ISIDORE, costume de jeune ouvrier.
ACCESSOIRES
Table. — Buffet. — Nappe. — Bouteille. — Petit chandelier
avec bougie allumée.
OBSERVATIONS
Le buffet est accroché à la coulisse de gauche. S'il est réel on prendra dedans la nappe et la bouteille; s'il est peint sur cartonnage, on les prendra dans la coulisse.
Pour jouer cette pièce seul, placement des personnages.
MAIN DROITE .................... MAIN GAUCHE
Scène I. Françoise
Scène II. Françoise .................... Isidore.
Scène III. Françoise .................... Babylas.
Scène IV. Isidore
sous la table .................... Babylas.
Scène V. .................... Babylas.
Scène VI. Françoise .................... Babylas.

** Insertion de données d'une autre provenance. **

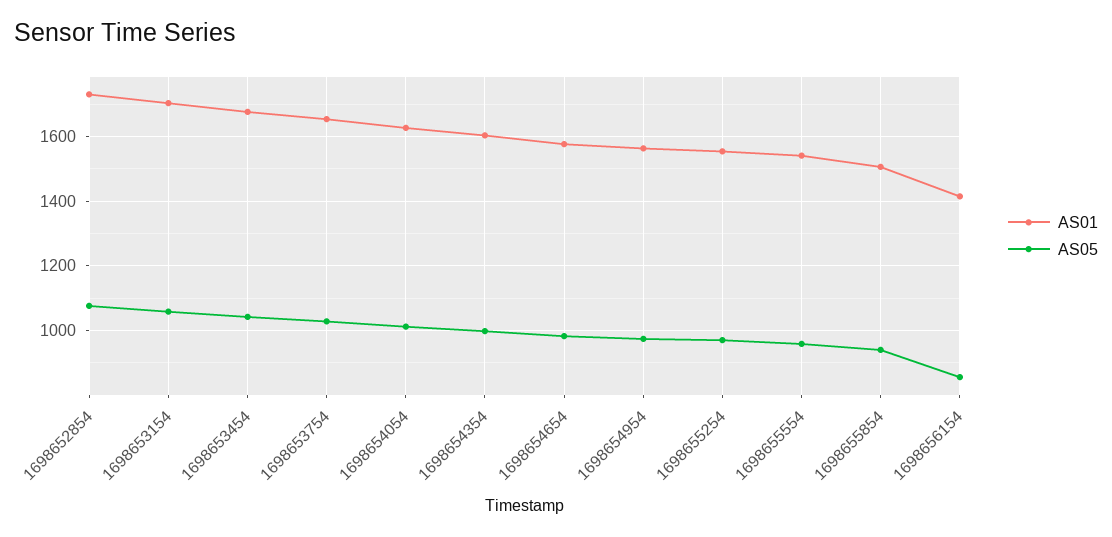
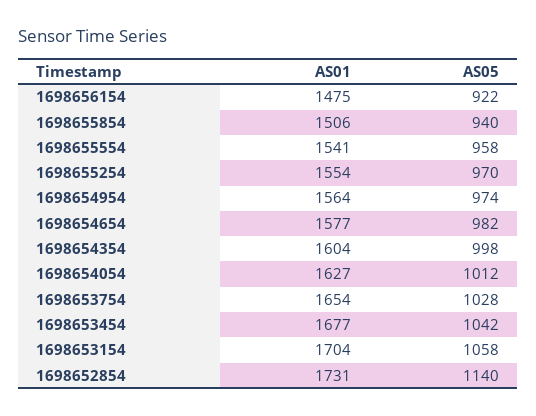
  {
    "AS01": {
      "1698652854": 1731,
      "1698653154": 1704,
      "1698653454": 1677,
      "1698653754": 1654,
      "1698654054": 1627,
      "1698654354": 1604,
      "1698654654": 1577,
      "1698654954": 1564,
      "1698655254": 1554,
      "1698655554": 1541,
      "1698655854": 1506,
-     "1698656154": 1420
+     "1698656154": 1475
    },
    "AS05": {
-     "1698652854": 1080,
+     "1698652854": 1140,
      "1698653154": 1058,
      "1698653454": 1042,
      "1698653754": 1028,
      "1698654054": 1012,
      "1698654354": 998,
      "1698654654": 982,
      "1698654954": 974,
      "1698655254": 970,
      "1698655554": 958,
      "1698655854": 940,
-     "1698656154": 860
+     "1698656154": 922
    }
  }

Scène VII. .................... Babylas
Scène VIII. Isidore .................... Babylas.
OBSERVATIONS
Scène IV. - Les coups seront frappés sous la table avec la tête d'Isidore. - Isidore sera caché par la nappe qui retombera sur la tablette du théâtre ; quand Isidore se changera en fantôme, il n'aura qu'à soulever la nappe avec sa tête pour en être totalement recouvert. - Un mouvement vif du poignet suffira au moment voulu pour lui faire rejeter la nappe sur Babylas.